▶ _Action item_
Here are records with pictures in them. Copy all of them exactly and leave the pictures out.

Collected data
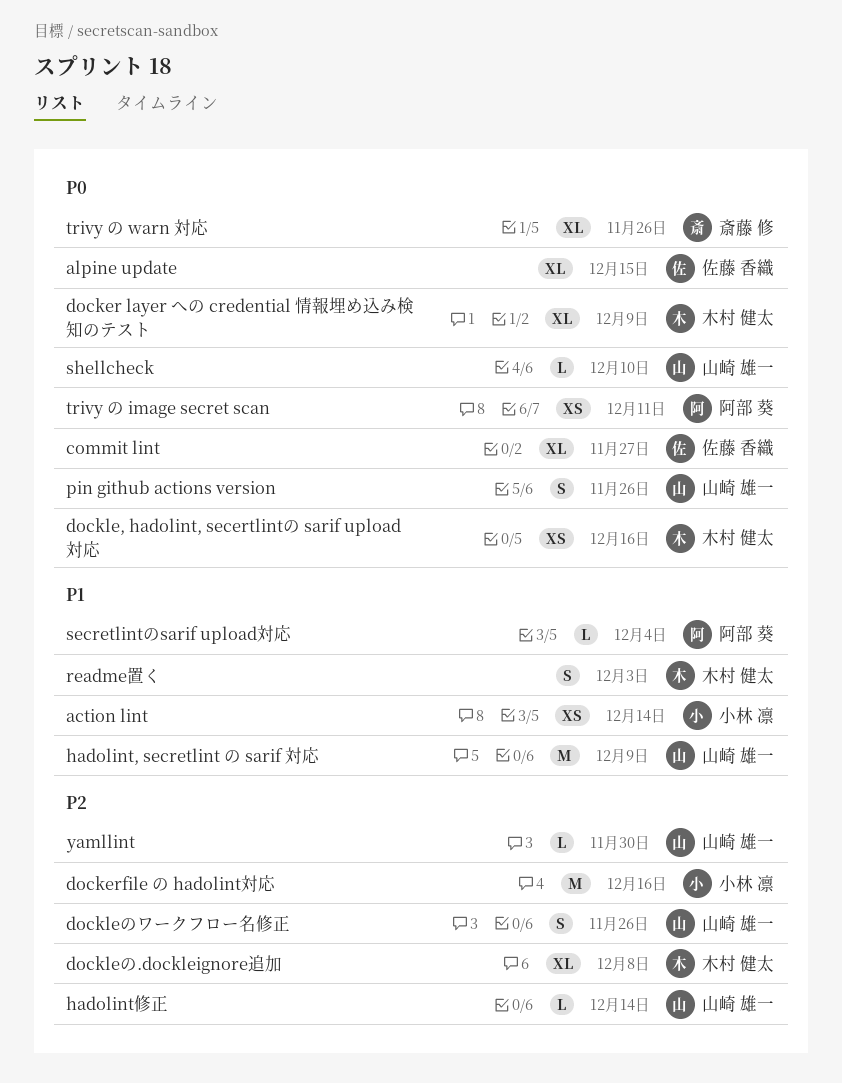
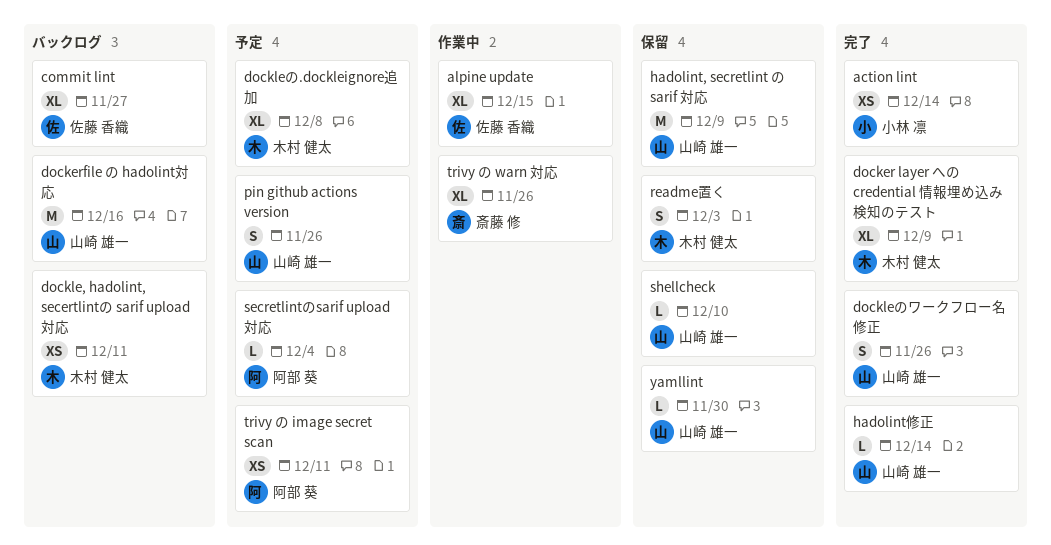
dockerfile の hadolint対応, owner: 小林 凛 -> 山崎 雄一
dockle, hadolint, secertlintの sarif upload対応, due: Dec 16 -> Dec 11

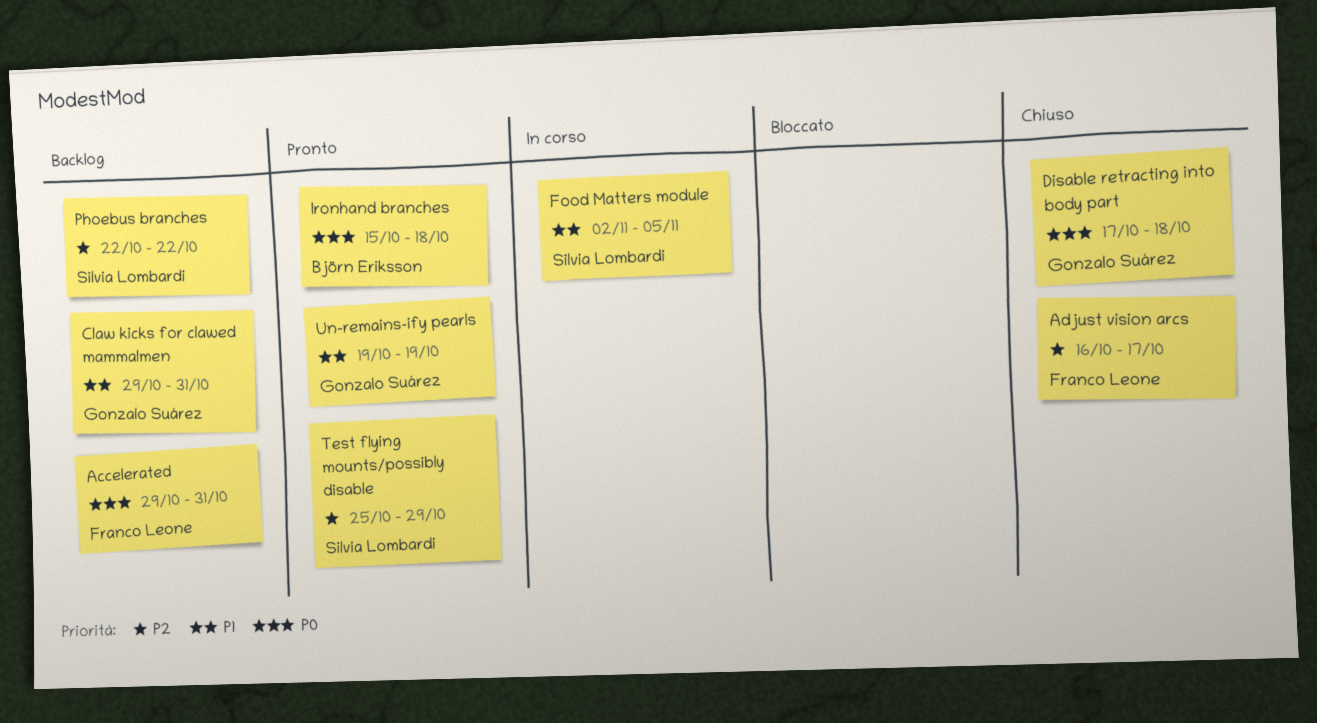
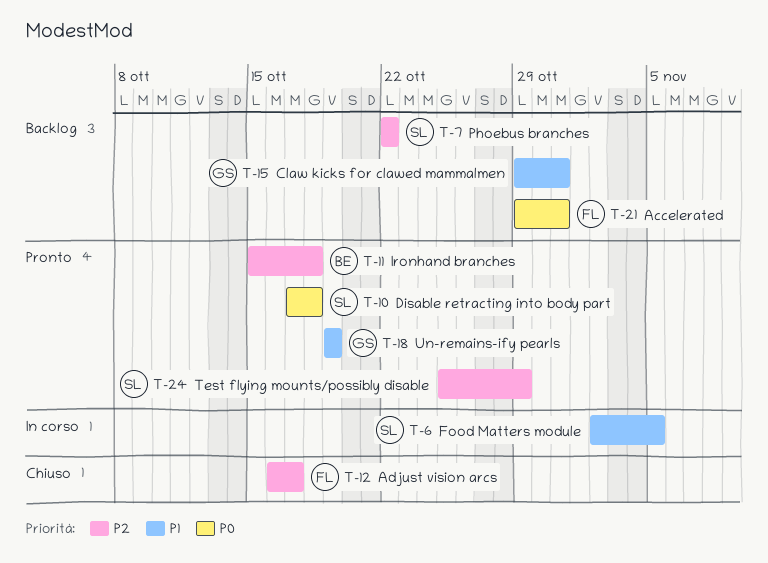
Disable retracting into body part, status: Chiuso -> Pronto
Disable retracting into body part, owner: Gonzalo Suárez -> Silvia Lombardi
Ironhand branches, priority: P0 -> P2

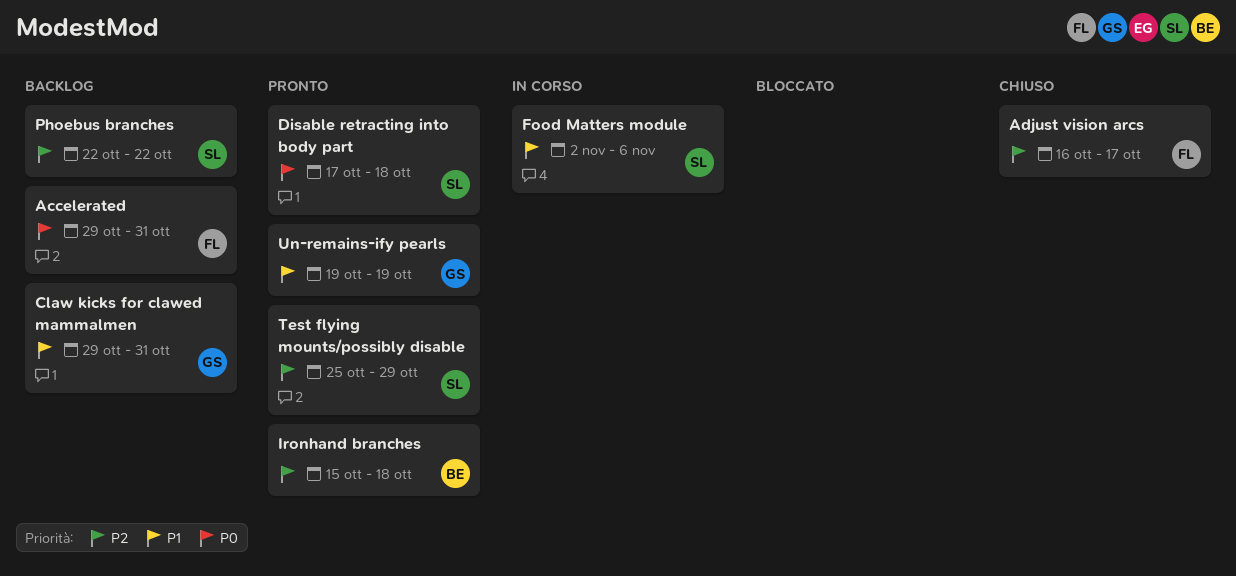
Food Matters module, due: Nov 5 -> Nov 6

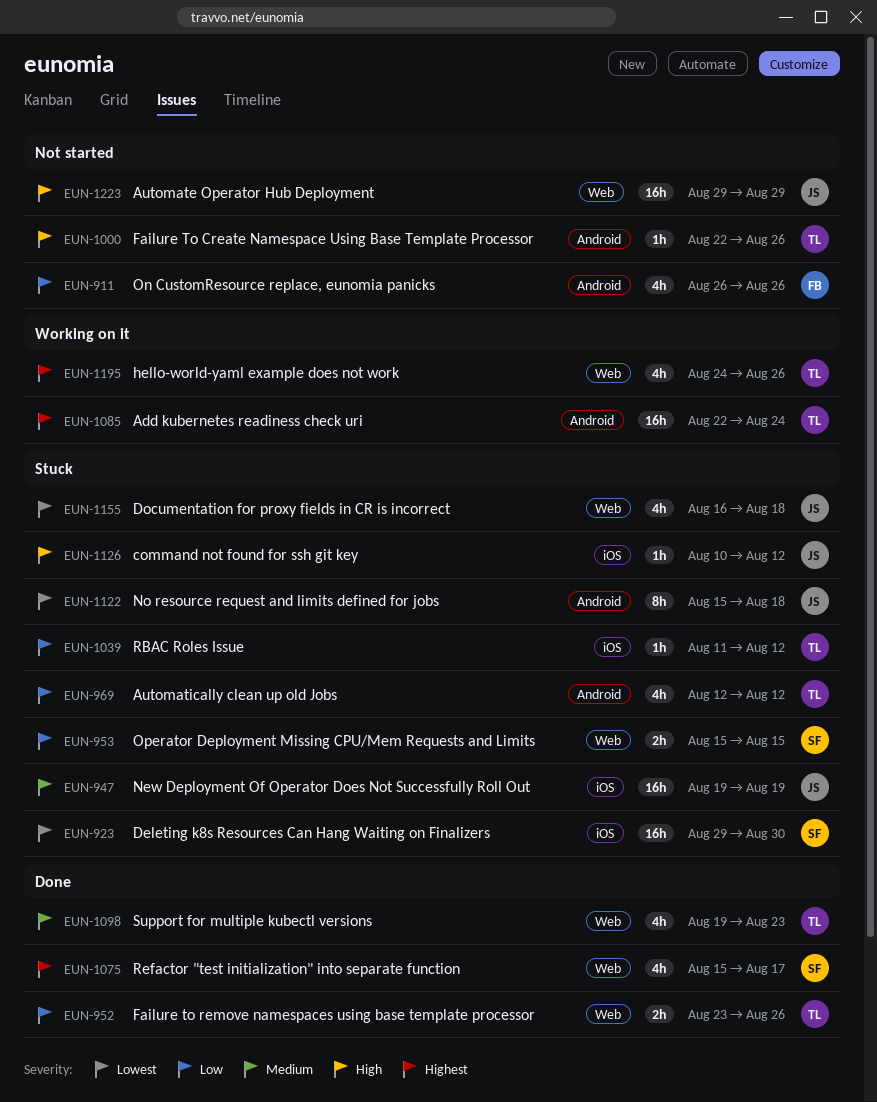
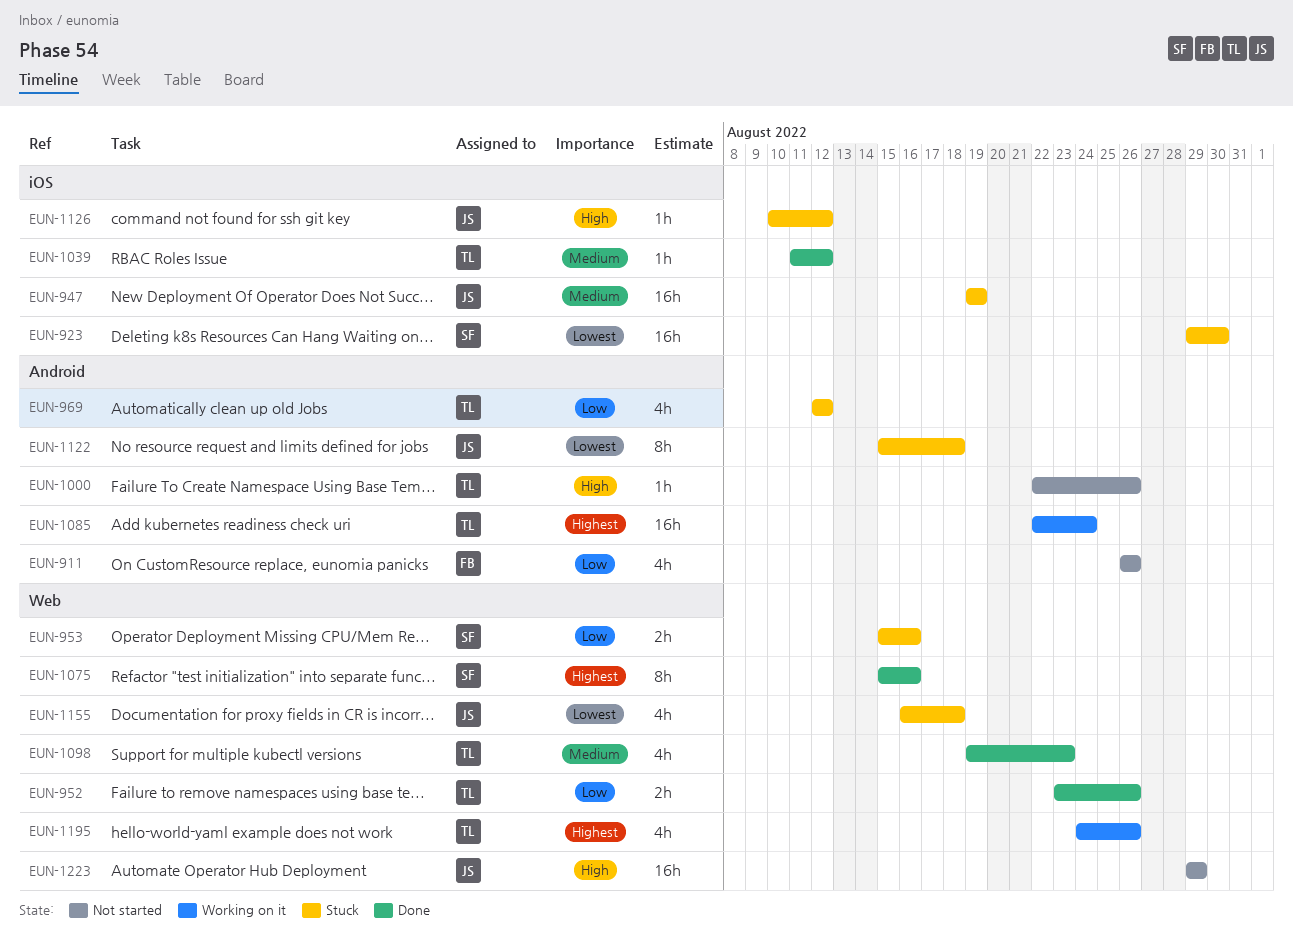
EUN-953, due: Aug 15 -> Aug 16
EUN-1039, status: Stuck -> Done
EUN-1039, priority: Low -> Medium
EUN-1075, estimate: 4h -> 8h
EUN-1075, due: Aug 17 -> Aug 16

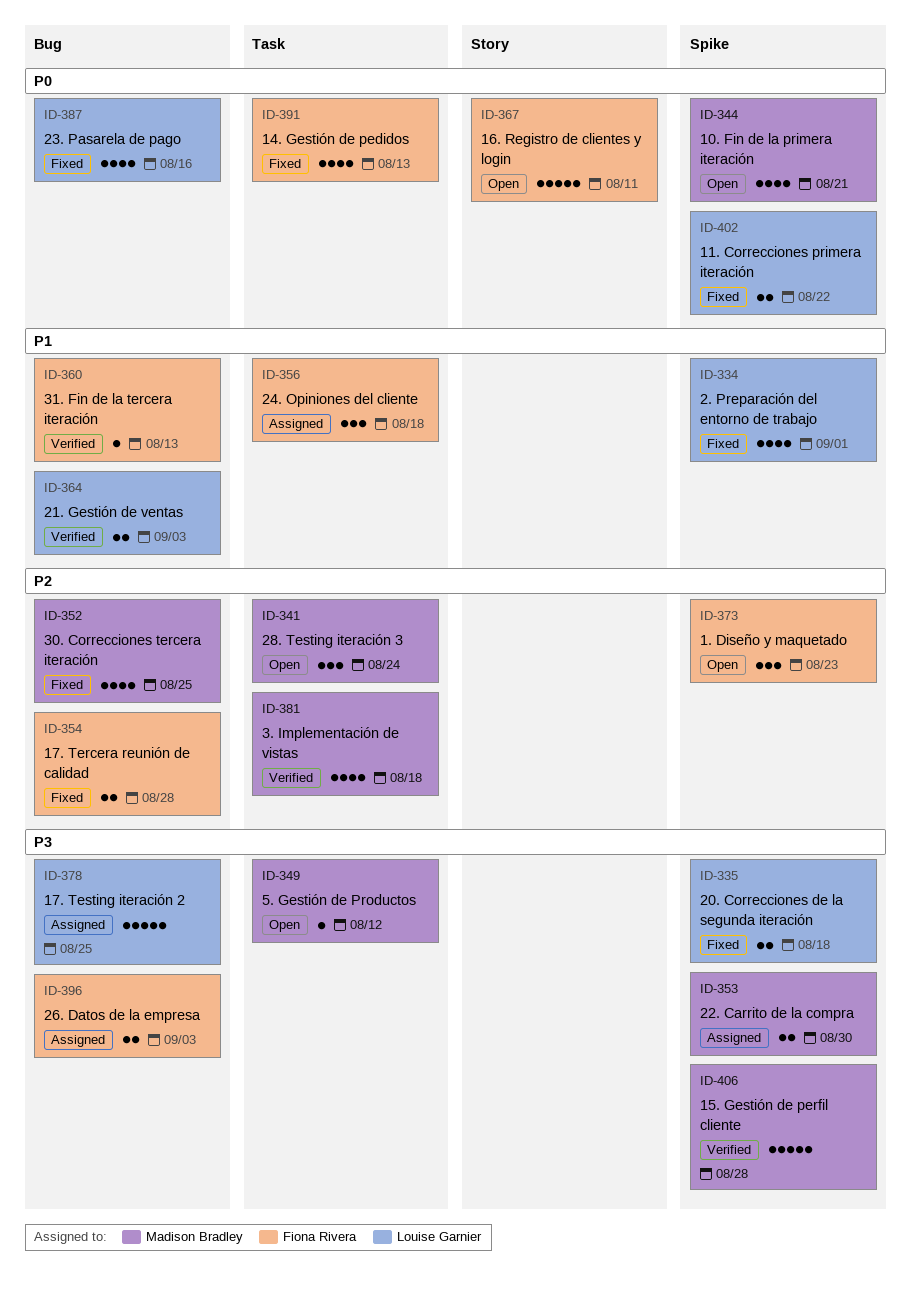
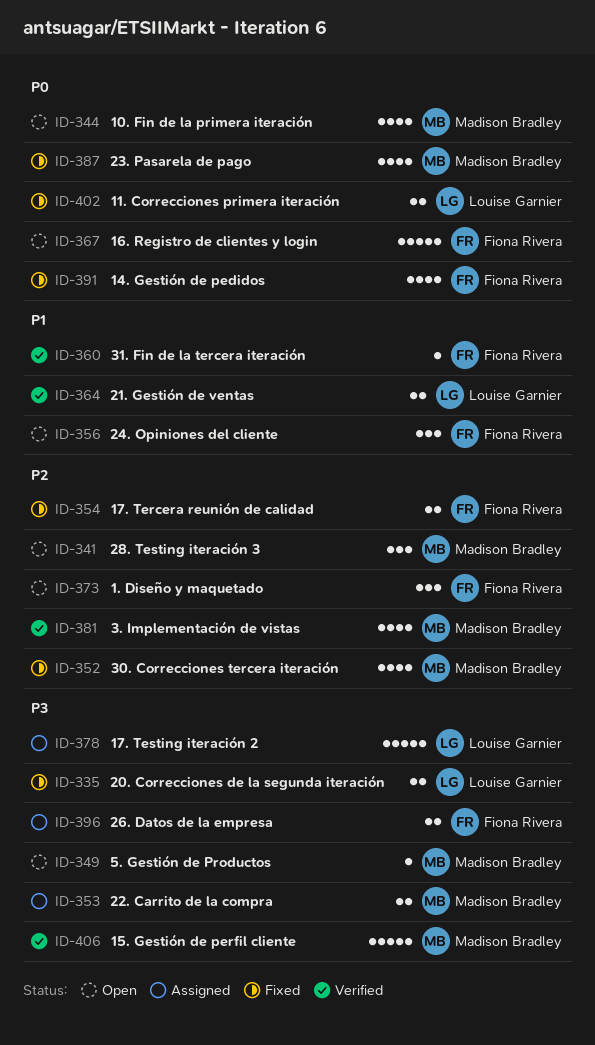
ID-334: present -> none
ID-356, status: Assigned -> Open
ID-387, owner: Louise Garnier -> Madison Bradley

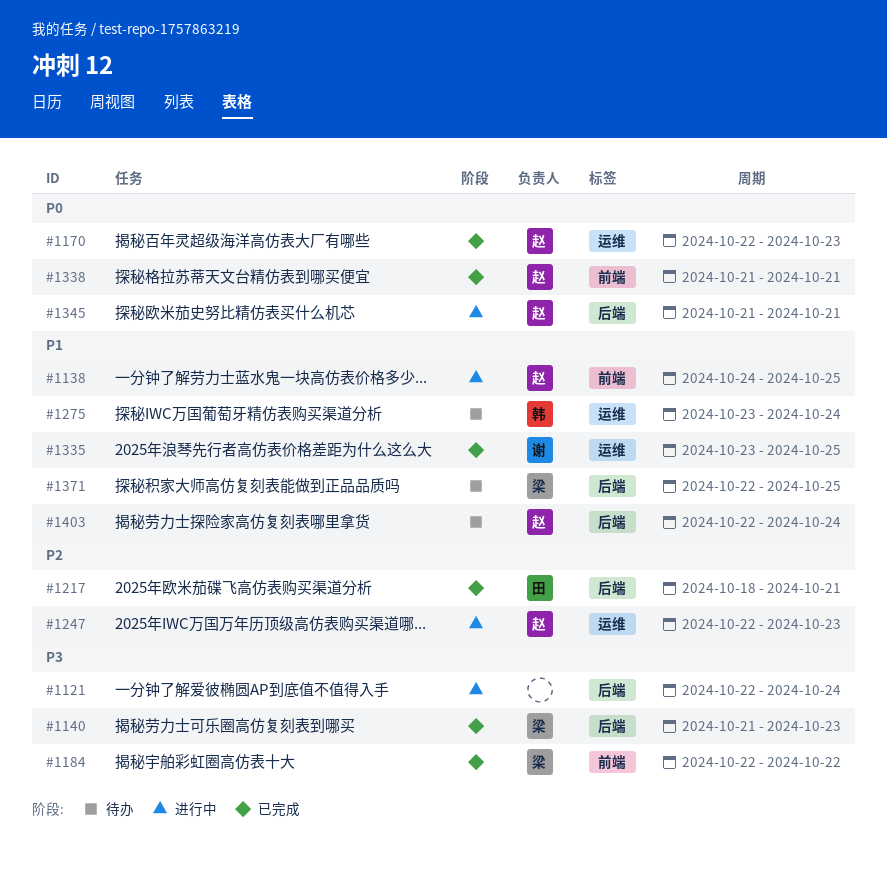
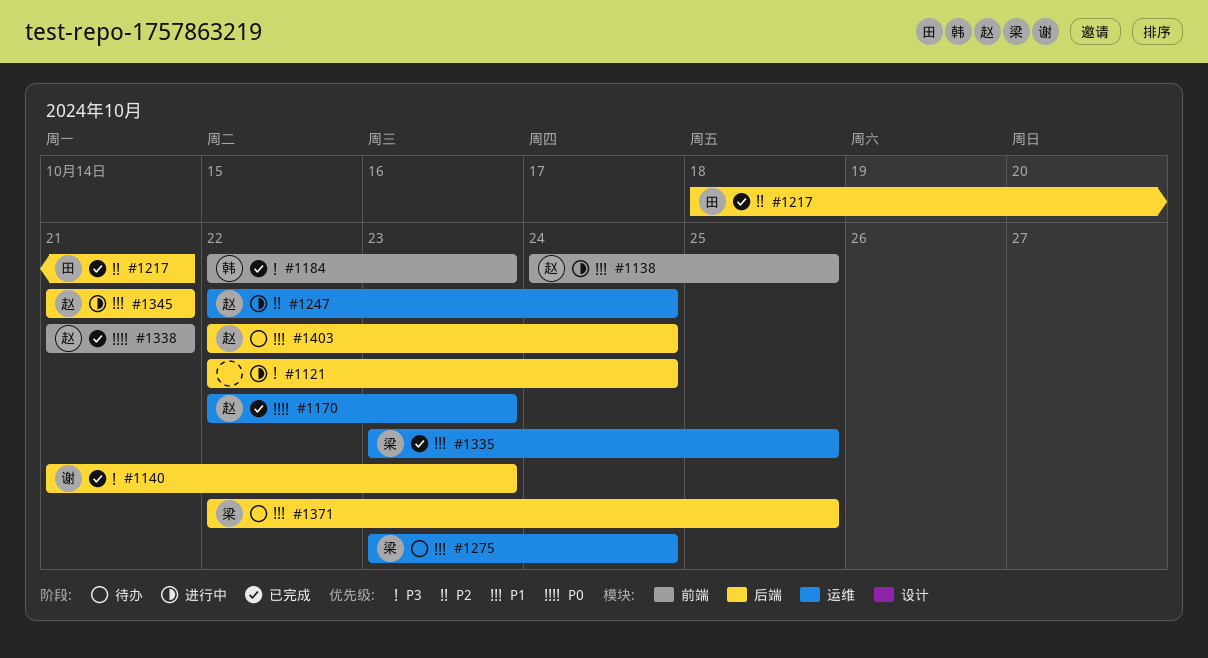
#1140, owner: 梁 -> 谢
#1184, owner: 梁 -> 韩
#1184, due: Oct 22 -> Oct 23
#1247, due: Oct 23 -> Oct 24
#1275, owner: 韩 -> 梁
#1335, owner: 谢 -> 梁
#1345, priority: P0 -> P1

▶ _Written answer_
dockerfile の hadolint対応, owner: 小林 凛 -> 山崎 雄一
dockle, hadolint, secertlintの sarif upload対応, due: Dec 16 -> Dec 11

Disable retracting into body part, status: Chiuso -> Pronto
Disable retracting into body part, owner: Gonzalo Suárez -> Silvia Lombardi
Ironhand branches, priority: P0 -> P2

Food Matters module, due: Nov 5 -> Nov 6

EUN-953, due: Aug 15 -> Aug 16
EUN-1039, status: Stuck -> Done
EUN-1039, priority: Low -> Medium
EUN-1075, estimate: 4h -> 8h
EUN-1075, due: Aug 17 -> Aug 16

ID-334: present -> none
ID-356, status: Assigned -> Open
ID-387, owner: Louise Garnier -> Madison Bradley

#1140, owner: 梁 -> 谢
#1184, owner: 梁 -> 韩
#1184, due: Oct 22 -> Oct 23
#1247, due: Oct 23 -> Oct 24
#1275, owner: 韩 -> 梁
#1335, owner: 谢 -> 梁
#1345, priority: P0 -> P1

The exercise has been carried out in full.